• [DIRECTION] Please copy the listing from its start through the line with "class: Florideophyceae", replacing "phylum" with "division" and leaving everything else unchanged. Leave the pictures out of the answer.

--- START GIVEN RECORDS ---

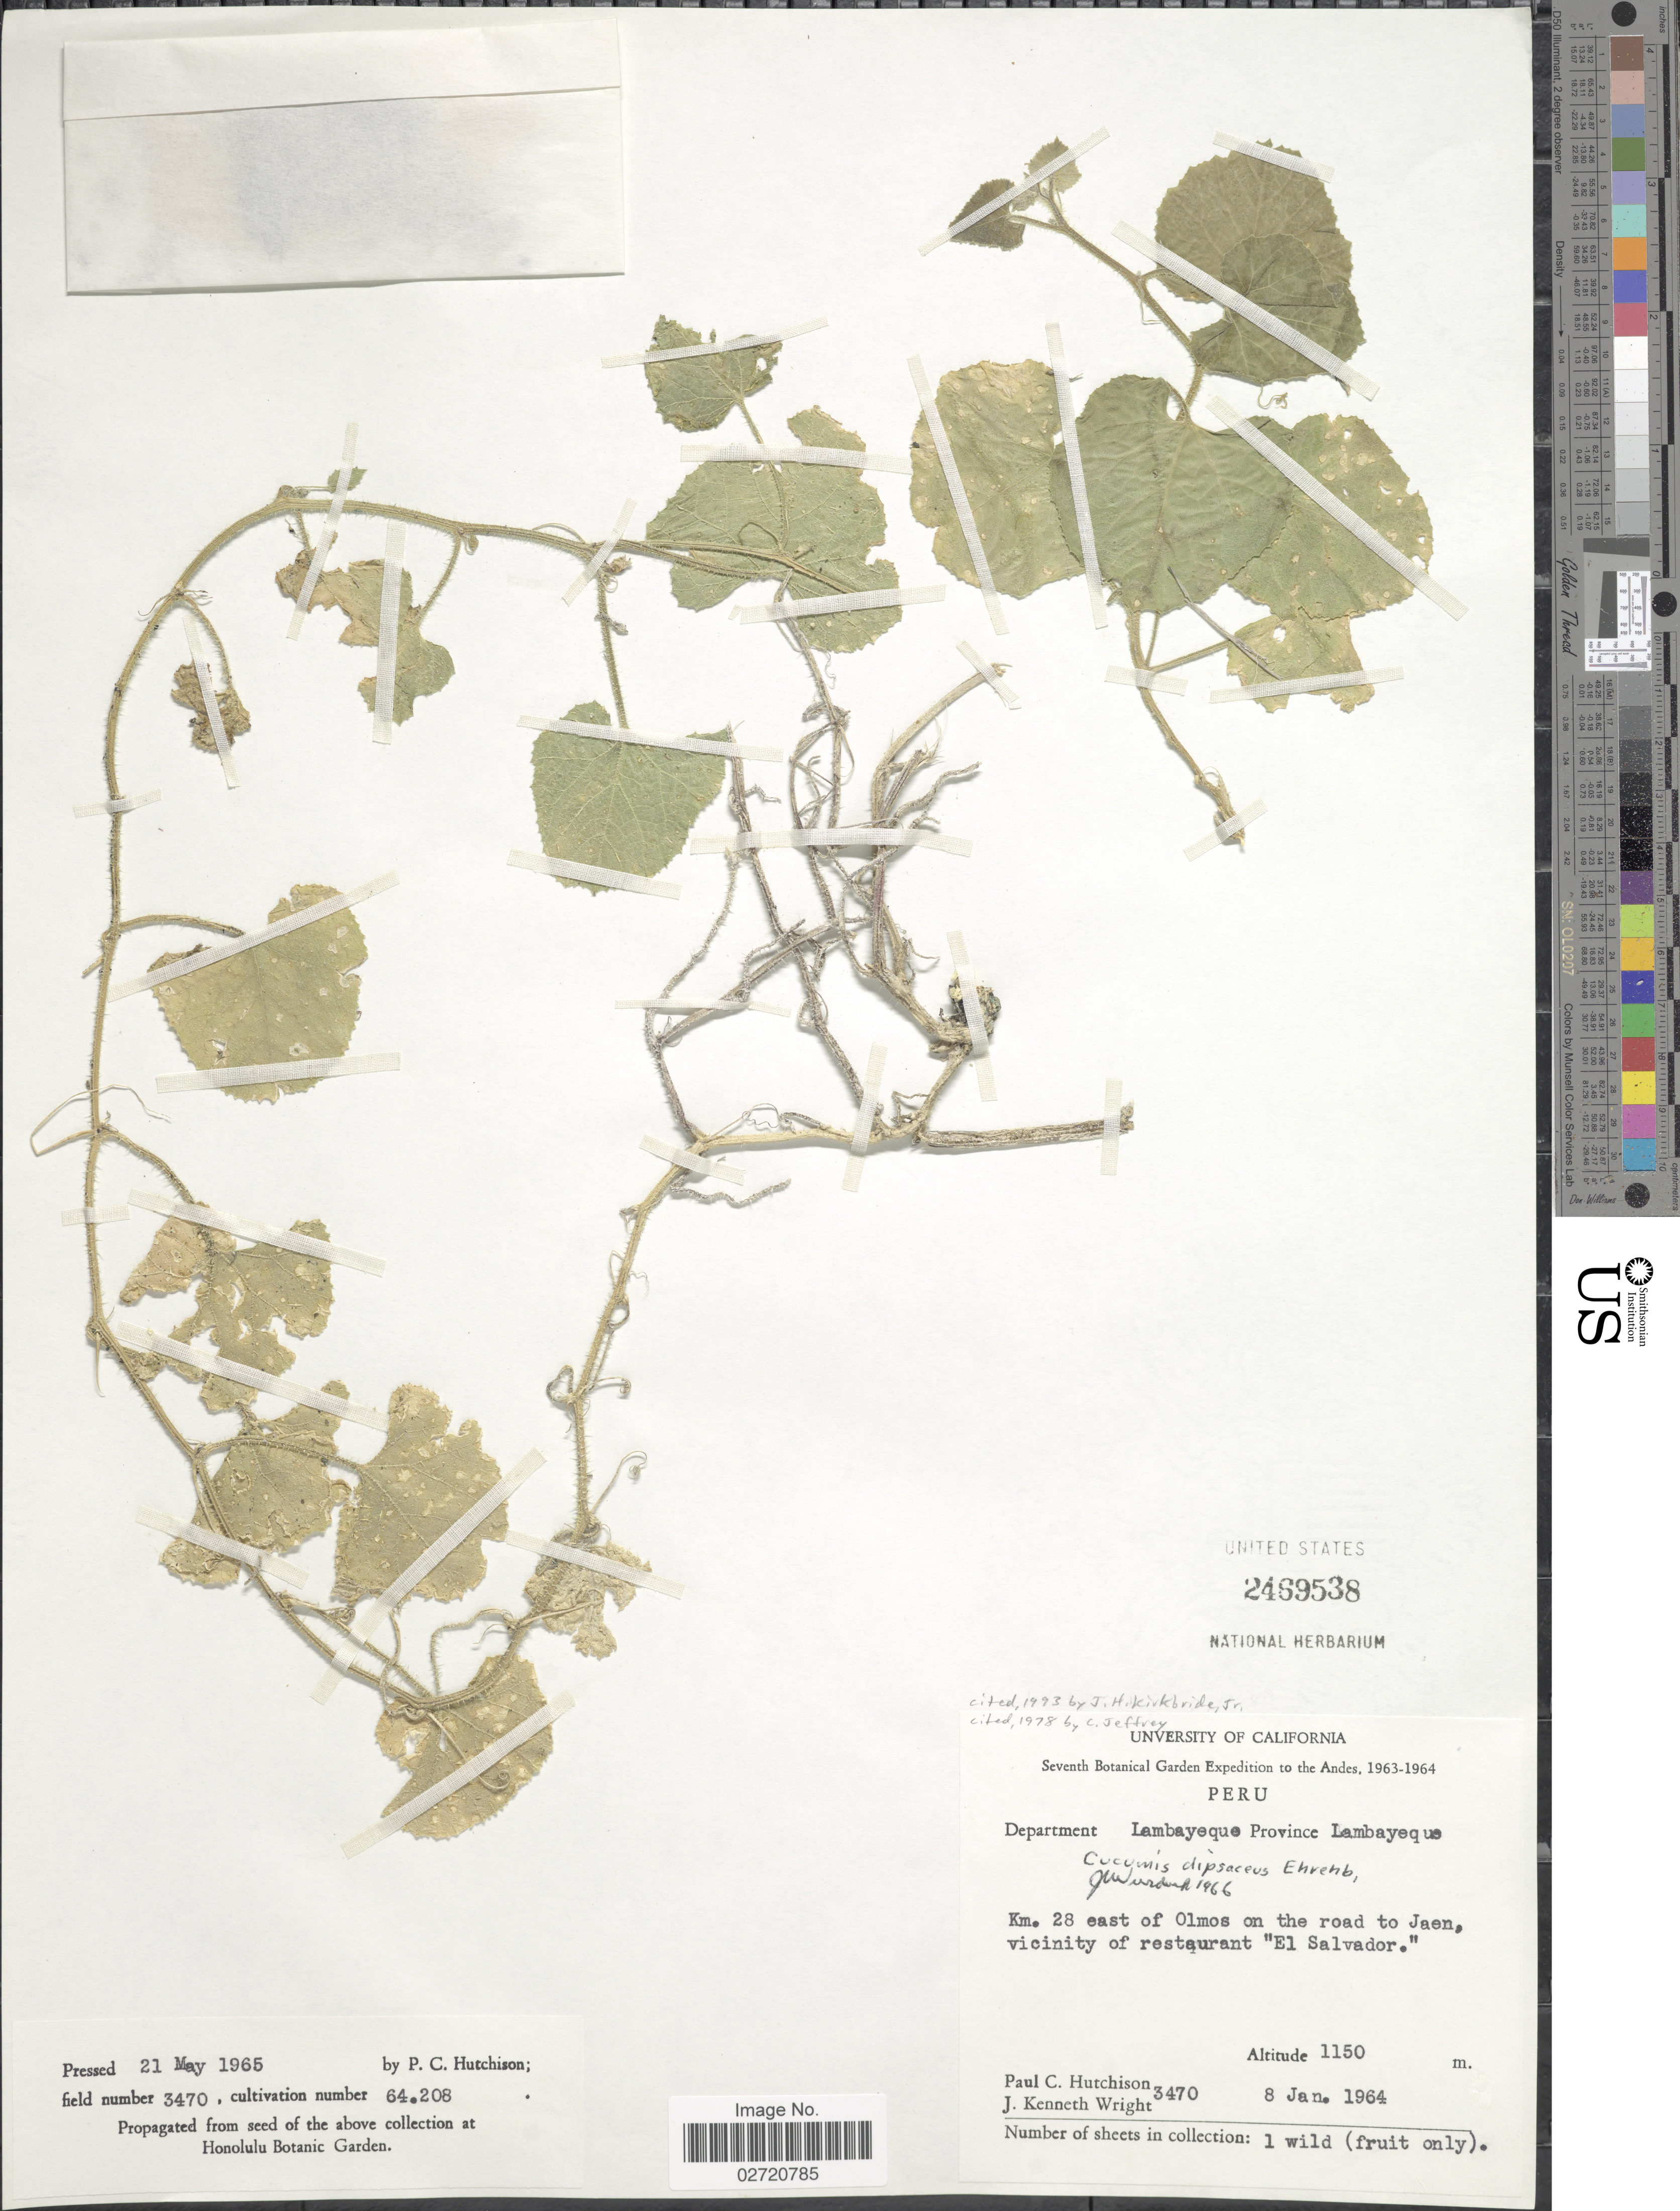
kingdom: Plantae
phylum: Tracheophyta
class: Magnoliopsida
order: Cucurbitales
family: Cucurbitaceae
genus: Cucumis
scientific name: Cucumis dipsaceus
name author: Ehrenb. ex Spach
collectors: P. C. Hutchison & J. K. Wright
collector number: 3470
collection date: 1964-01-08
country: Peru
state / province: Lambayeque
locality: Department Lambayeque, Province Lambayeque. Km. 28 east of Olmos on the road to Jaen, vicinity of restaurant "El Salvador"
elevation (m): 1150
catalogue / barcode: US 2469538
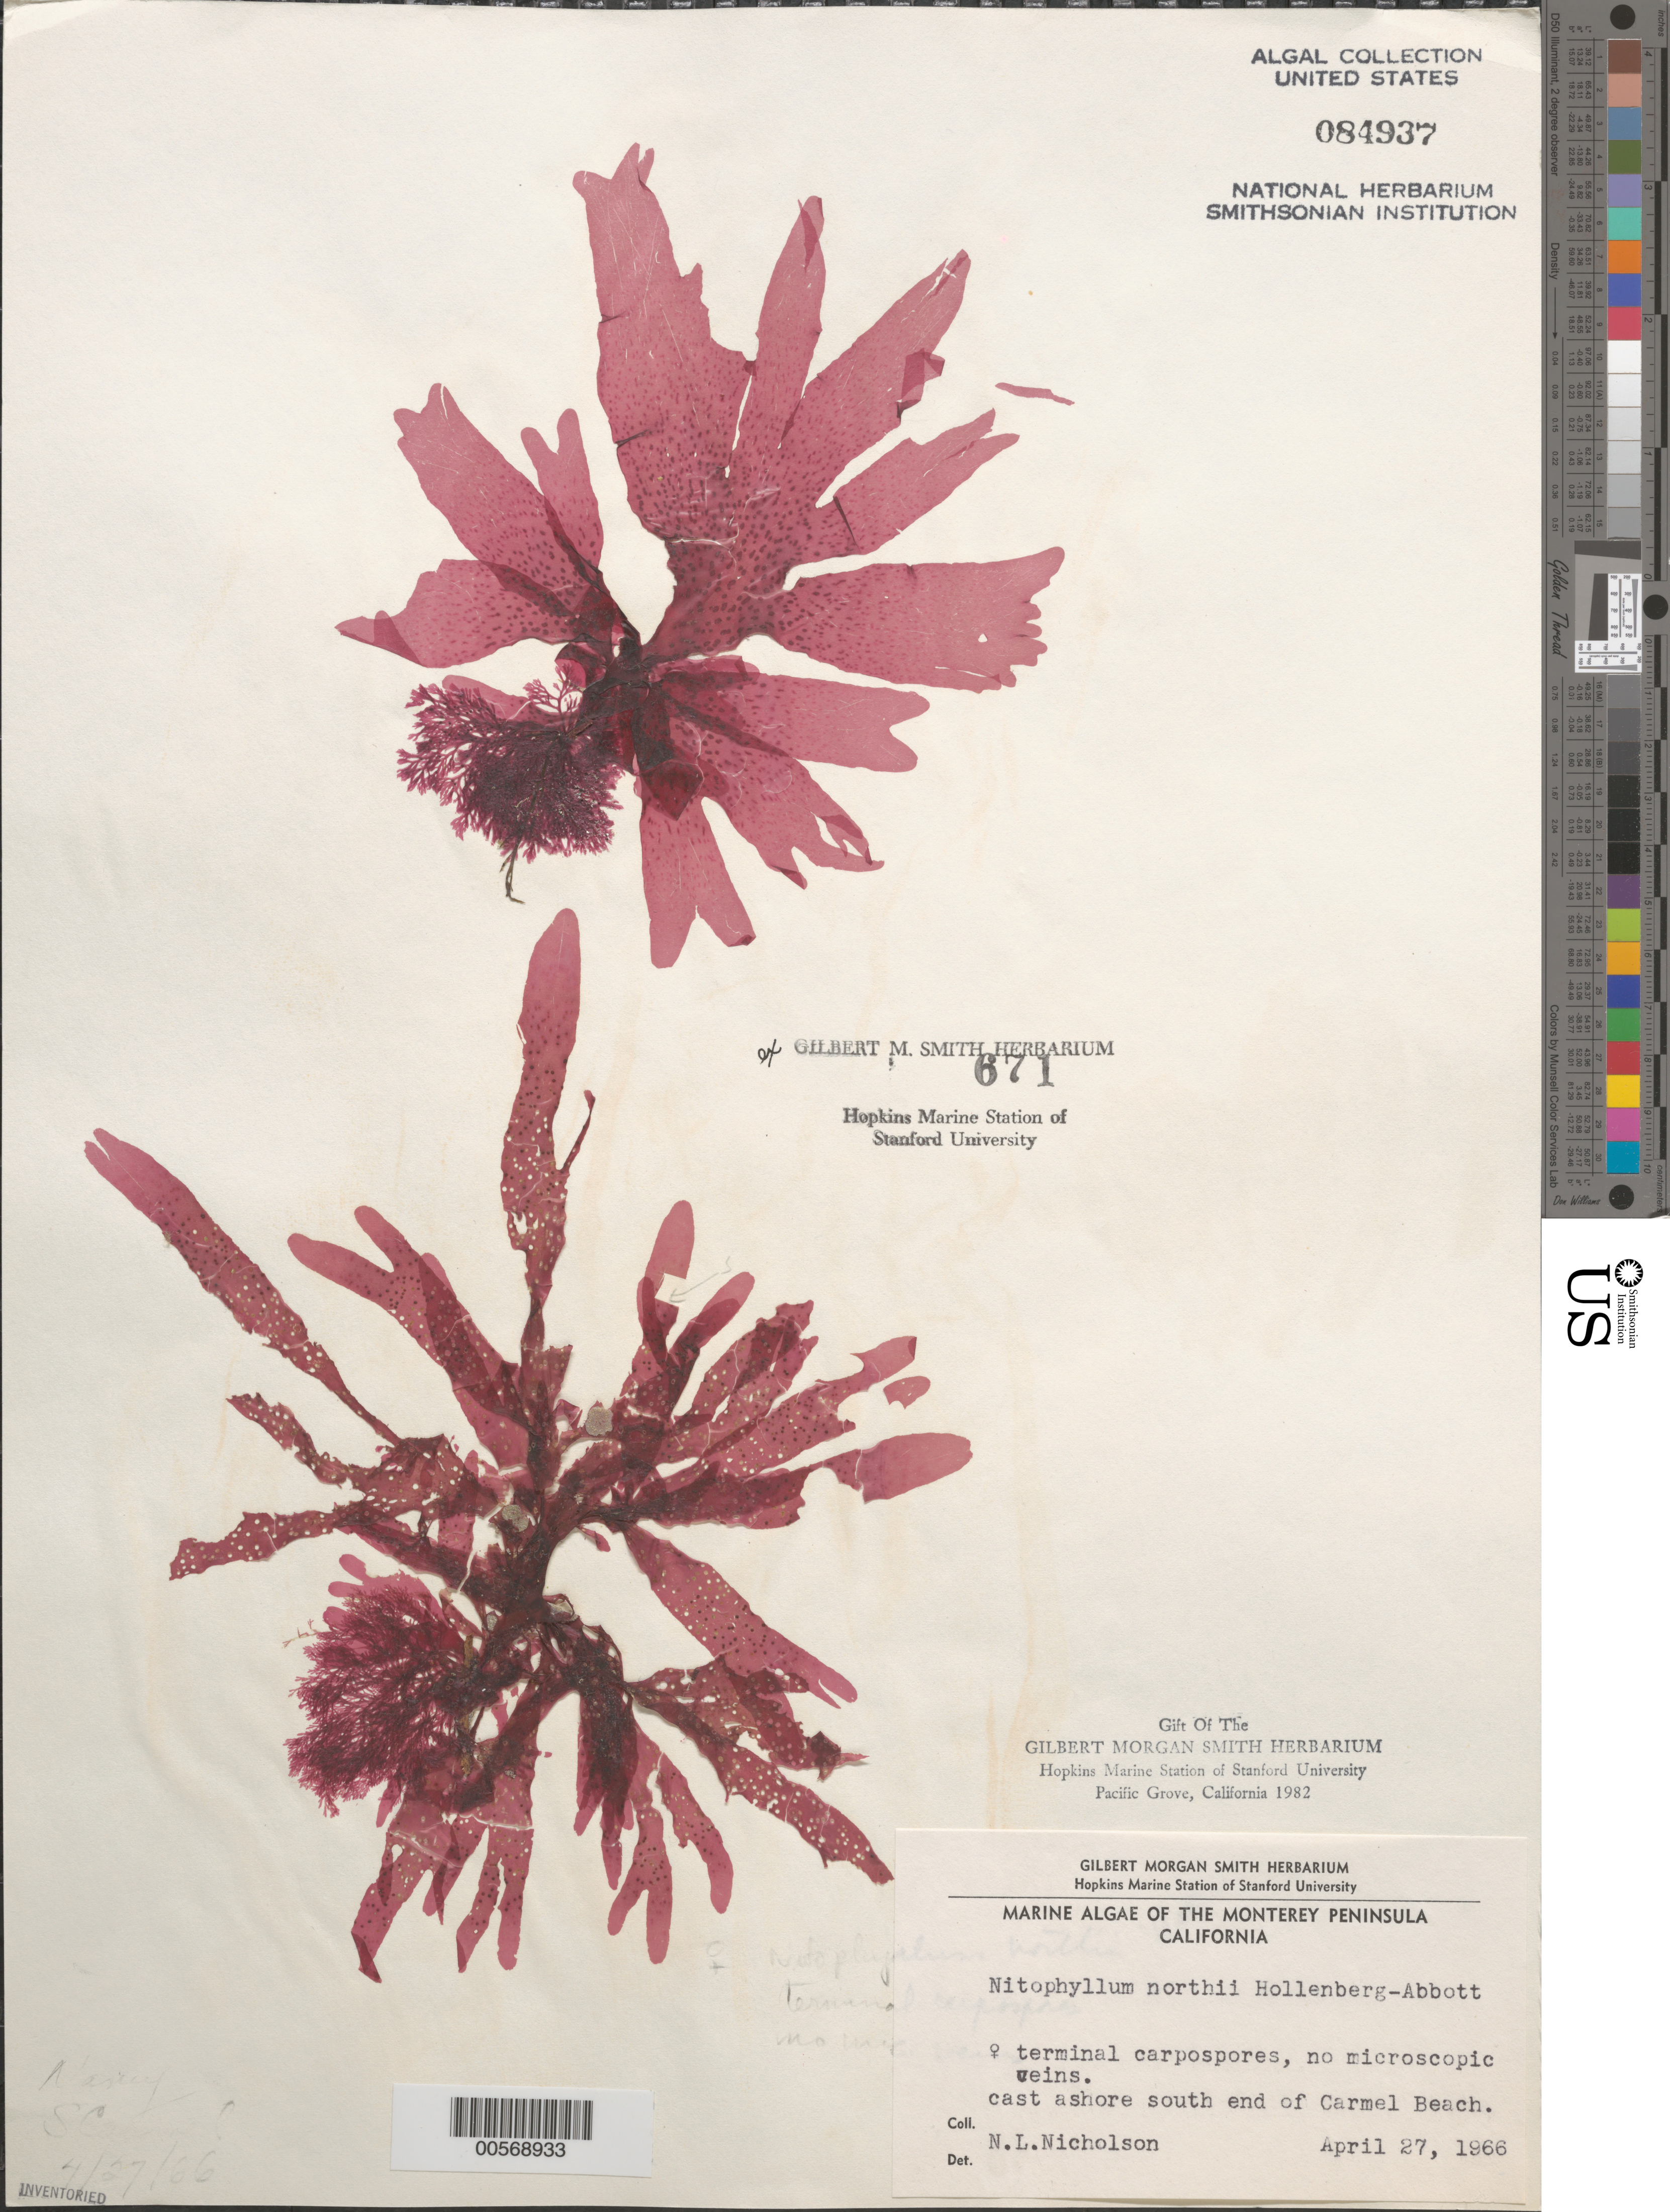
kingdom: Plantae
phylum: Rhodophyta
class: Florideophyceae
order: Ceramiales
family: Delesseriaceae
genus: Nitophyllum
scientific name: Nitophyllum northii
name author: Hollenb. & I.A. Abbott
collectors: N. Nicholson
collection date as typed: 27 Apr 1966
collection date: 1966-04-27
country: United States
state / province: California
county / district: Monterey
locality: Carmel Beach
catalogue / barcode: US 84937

--- END GIVEN RECORDS ---

• [FINISHED EXERCISE]
kingdom: Plantae
division: Tracheophyta
class: Magnoliopsida
order: Cucurbitales
family: Cucurbitaceae
genus: Cucumis
scientific name: Cucumis dipsaceus
name author: Ehrenb. ex Spach
collectors: P. C. Hutchison & J. K. Wright
collector number: 3470
collection date: 1964-01-08
country: Peru
state / province: Lambayeque
locality: Department Lambayeque, Province Lambayeque. Km. 28 east of Olmos on the road to Jaen, vicinity of restaurant "El Salvador"
elevation (m): 1150
catalogue / barcode: US 2469538
kingdom: Plantae
division: Rhodophyta
class: Florideophyceae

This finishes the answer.